PROBLEM STATEMENT - Go to the line below containing "Judge from the" and print exactly from there through the line containing "Image 3, 330", both included. Print nothing else.

SUPPLIED ENTRIES -
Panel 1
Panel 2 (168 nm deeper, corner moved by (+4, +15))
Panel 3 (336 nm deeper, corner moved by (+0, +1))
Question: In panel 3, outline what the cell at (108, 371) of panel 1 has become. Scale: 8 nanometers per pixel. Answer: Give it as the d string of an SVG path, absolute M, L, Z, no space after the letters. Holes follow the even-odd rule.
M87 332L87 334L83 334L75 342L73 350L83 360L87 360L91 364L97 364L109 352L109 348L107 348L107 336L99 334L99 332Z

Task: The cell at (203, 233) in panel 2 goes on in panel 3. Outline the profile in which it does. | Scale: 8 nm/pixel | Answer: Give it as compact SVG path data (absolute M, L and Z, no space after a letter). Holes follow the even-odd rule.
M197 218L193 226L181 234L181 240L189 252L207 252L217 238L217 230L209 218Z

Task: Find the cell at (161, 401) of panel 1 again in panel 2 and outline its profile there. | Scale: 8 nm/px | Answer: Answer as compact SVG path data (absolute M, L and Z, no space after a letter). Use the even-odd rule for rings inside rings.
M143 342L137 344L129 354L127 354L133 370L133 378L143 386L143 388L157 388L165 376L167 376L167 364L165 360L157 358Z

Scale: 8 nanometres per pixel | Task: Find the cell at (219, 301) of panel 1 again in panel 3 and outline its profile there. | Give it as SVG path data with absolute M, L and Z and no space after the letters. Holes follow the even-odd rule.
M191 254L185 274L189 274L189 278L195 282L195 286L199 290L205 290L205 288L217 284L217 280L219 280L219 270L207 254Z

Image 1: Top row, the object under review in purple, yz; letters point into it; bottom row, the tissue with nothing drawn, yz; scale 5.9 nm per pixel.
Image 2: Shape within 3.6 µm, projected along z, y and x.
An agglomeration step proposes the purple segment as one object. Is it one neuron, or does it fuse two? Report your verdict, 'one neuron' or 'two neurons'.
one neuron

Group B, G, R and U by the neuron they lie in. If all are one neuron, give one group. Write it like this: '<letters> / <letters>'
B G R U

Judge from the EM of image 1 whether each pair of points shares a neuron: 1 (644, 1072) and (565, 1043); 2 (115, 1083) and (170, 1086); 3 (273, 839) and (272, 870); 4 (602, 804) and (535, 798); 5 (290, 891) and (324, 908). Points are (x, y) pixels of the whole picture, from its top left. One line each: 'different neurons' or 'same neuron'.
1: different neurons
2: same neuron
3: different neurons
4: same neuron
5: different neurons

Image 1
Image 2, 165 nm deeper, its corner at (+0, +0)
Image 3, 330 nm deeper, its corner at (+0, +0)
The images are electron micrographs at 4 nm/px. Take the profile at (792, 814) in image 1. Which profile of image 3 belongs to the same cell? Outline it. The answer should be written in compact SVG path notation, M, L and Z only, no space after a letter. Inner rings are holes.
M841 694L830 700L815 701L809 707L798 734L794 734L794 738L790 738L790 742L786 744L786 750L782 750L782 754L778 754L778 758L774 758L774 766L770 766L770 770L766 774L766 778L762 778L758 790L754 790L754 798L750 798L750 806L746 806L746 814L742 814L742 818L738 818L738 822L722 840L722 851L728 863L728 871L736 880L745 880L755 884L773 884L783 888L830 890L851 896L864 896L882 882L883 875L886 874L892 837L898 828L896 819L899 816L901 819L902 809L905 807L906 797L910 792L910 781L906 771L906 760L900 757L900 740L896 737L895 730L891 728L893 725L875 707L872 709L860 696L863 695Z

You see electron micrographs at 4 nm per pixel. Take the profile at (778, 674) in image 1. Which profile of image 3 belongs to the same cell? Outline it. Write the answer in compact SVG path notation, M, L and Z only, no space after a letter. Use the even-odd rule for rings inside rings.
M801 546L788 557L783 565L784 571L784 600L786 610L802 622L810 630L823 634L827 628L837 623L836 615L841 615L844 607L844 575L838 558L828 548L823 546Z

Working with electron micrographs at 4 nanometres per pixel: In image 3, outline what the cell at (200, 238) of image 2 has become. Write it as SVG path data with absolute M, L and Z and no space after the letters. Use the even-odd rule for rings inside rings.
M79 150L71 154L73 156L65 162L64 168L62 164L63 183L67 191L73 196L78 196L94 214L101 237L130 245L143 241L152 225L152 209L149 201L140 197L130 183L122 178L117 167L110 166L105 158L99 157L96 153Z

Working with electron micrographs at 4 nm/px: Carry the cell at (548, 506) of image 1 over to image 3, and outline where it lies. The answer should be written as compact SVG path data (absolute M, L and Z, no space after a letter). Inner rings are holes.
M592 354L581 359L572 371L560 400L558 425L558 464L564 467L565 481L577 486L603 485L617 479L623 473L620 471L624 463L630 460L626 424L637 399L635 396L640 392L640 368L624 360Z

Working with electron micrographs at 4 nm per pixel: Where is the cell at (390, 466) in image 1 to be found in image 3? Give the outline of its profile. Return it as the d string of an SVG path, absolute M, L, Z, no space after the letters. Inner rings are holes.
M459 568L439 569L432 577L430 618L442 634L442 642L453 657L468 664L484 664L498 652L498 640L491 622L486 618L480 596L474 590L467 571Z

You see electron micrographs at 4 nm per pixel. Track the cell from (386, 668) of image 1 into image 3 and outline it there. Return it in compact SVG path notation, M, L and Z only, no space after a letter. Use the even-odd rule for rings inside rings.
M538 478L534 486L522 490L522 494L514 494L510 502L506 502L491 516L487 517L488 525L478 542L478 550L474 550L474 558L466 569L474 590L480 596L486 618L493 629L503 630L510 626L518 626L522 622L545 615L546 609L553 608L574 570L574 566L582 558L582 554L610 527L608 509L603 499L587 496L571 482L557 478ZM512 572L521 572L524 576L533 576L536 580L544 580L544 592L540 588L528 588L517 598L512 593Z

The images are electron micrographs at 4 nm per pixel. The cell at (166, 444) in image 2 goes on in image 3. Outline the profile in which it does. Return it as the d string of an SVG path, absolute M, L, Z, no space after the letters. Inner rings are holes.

ANSWER TO THIS PROBLEM -
Judge from the EM of image 1 whether each pair of points shares a neuron: 1 (644, 1072) and (565, 1043); 2 (115, 1083) and (170, 1086); 3 (273, 839) and (272, 870); 4 (602, 804) and (535, 798); 5 (290, 891) and (324, 908). Points are (x, y) pixels of the whole picture, from its top left. One line each: 'different neurons' or 'same neuron'.
1: different neurons
2: same neuron
3: different neurons
4: same neuron
5: different neurons

Image 1
Image 2, 165 nm deeper, its corner at (+0, +0)
Image 3, 330 nm deeper, its corner at (+0, +0)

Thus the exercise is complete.